Proof by induction on $m \in \mathbb{Z^+}$, where $n=2m+1$ may go like this (can the induction step be completed from here?):

Basis: $m=1$ (i.e., $n=3$), $X \sim B(3,p)$, $P\left(X>\frac{n}{2}\right)-p={3 \choose 2}p^2(1-p)+p^3=3p^2+2p^3-p$. Now, let's observe that $f(p)=3p^2+2p^3$ is increasing in $p$ for $p \geq 0$, Hence, for $p>\frac{1}{2}$, we have, $f(p)>f(1/2)=1 \implies P\left(X>\frac{n}{2}\right)-p = f(p)-p>1-p\geq 0$.

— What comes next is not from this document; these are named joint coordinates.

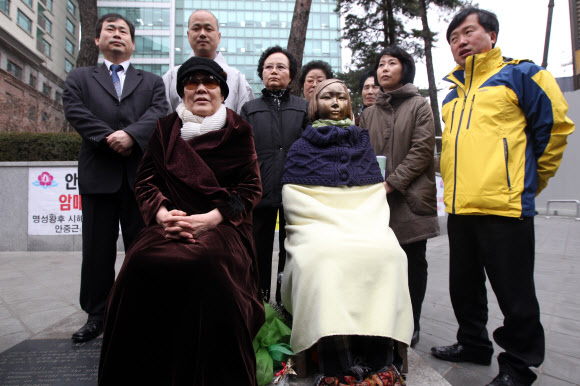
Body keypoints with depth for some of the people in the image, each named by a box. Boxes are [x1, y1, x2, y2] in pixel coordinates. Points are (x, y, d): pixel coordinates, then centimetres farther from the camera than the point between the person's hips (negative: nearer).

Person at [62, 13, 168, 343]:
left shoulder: (152, 82, 17)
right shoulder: (79, 78, 18)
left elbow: (159, 112, -2)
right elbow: (76, 112, 0)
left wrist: (131, 135, -19)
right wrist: (109, 138, -13)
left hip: (141, 175, 0)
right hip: (98, 175, 1)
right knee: (98, 249, 5)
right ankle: (97, 316, 18)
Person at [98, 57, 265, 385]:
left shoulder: (238, 131, 8)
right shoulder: (166, 128, 16)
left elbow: (250, 188, 1)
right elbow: (146, 180, 12)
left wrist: (209, 219, -14)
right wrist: (162, 213, -9)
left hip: (221, 226, -2)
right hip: (170, 225, 3)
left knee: (204, 265, -35)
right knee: (142, 263, -29)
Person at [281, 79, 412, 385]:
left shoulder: (362, 145, 24)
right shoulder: (301, 148, 16)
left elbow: (376, 196, 20)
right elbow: (294, 202, 7)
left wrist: (366, 230, 1)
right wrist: (334, 229, -6)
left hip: (366, 229, 2)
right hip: (318, 231, -2)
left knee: (386, 252, -30)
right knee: (324, 256, -35)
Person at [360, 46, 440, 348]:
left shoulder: (419, 105, 4)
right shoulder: (369, 114, 17)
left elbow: (423, 150, -7)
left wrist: (392, 182, -14)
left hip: (411, 197, -3)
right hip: (377, 199, 3)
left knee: (413, 262, 2)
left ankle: (411, 325, 15)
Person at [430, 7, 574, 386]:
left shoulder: (521, 74, 0)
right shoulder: (454, 94, 19)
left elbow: (555, 125, 0)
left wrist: (532, 180, 5)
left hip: (505, 205, -7)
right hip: (459, 207, 7)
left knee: (515, 294, 3)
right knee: (465, 287, 17)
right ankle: (473, 344, 35)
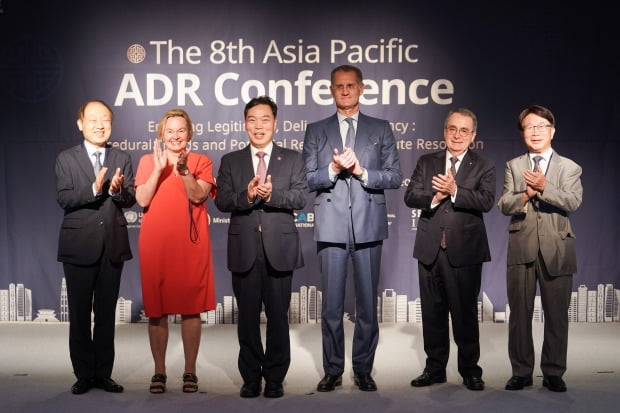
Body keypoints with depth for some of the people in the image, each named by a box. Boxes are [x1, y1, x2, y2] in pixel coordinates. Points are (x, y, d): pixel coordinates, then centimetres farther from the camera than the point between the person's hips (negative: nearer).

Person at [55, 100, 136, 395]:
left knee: (106, 313, 9)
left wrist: (117, 190, -23)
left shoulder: (122, 159, 7)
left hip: (113, 245, 2)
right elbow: (63, 199, -10)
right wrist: (93, 189, -25)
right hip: (79, 245, -1)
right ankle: (84, 374, 17)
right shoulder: (66, 159, 2)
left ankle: (103, 373, 18)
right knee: (79, 313, 5)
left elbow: (130, 201, -1)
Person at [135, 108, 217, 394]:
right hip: (155, 244, 1)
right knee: (156, 309, 3)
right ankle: (159, 372, 14)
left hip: (191, 244, -1)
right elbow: (142, 200, -2)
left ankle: (190, 372, 11)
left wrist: (183, 169, -21)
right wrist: (159, 169, -12)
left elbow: (198, 196, -8)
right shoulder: (147, 161, 10)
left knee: (191, 308, 2)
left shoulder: (201, 162, 8)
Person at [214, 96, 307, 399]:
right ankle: (251, 377, 20)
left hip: (280, 248, -1)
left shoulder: (292, 159, 7)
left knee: (278, 316, 6)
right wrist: (246, 195, -21)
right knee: (248, 317, 8)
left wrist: (272, 195, -23)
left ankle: (275, 378, 17)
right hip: (244, 250, 1)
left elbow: (301, 197, -6)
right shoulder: (230, 161, 10)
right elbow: (222, 201, -2)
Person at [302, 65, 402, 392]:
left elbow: (395, 177, 3)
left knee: (367, 304, 6)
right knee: (332, 305, 4)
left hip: (368, 226, 0)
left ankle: (363, 369, 18)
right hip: (331, 227, 0)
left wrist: (362, 171, -12)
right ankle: (333, 370, 16)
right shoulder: (316, 131, 10)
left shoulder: (381, 129, 9)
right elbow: (307, 180, 3)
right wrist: (333, 169, -14)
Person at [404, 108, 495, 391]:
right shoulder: (426, 162, 11)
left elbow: (486, 201, -12)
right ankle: (435, 368, 21)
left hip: (465, 248, -2)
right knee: (433, 312, 9)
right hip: (430, 248, 3)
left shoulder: (484, 166, 3)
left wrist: (454, 191, -23)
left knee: (465, 311, 4)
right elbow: (410, 197, 1)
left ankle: (470, 369, 17)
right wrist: (434, 197, -17)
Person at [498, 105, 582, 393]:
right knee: (520, 313, 5)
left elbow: (573, 201, -9)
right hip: (522, 247, 1)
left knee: (557, 314, 4)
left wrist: (544, 187, -21)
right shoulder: (513, 166, 12)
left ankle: (553, 372, 15)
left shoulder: (569, 167, 7)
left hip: (556, 249, -1)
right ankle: (521, 371, 15)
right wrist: (525, 195, -18)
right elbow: (504, 205, 1)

Hypothesis: Let $m=r-1$, i.e., $n=2r-1$, $X \sim B(2r-1,p)$ and $P\left(X>\frac{n}{2}\right)-p = \sum\limits_{k=\lfloor n/2 \rfloor+ 1}^n \binom{n}{k} p^k (1-p)^{n-k}-p = \sum\limits_{k=r}^{2r-1} \binom{2r-1}{k} p^k (1-p)^{2r-1-k}-p>0$

Induction Step: For $m=r$, i.e., $n=2r+1$, we have $X \sim B(2r+1,p)$. Now we need to show $P\left(X>\frac{n}{2}\right)-p = \sum\limits_{k=r+1}^{2r+1} \binom{2r+1}{k} p^k (1-p)^{2r+1-k}-p>0$.

Let $g(r)= \sum\limits_{k=r}^{2r-1} \binom{2r-1}{k} p^k (1-p)^{2r-1-k}$. To prove the induction step, it suffices to show that $g(r+1)>g(r),\;\forall{r}\geq 1$, when we have $p>\frac{1}{2}$, which we can see below numerically with the following R code (it seems to be independent of $p$ as long as we have $p>\frac{1}{2}$):

n <- seq(3,201,2)
plot(n, pbinom(n/2, n, 0.51, lower.tail=FALSE), type='l')
for (p in seq(0.6,1,0.1)) {
  lines(n, pbinom(n/2, n, p, lower.tail=FALSE))
}

enter image description here

Now, $g(r+1)-g(r)=\sum\limits_{k=r+1}^{2r+1} \binom{2r+1}{k} p^k (1-p)^{2r+1-k}-\sum\limits_{k=r}^{2r-1} \binom{2r-1}{k} p^k (1-p)^{2r-1-k}$, it boils down to the inequality that $g(r+1)-g(r)>0$ (that we have to prove), the meaning of this is intuitive though, probability obtained with majority voting should increase as the number of experiments ($r$) increases.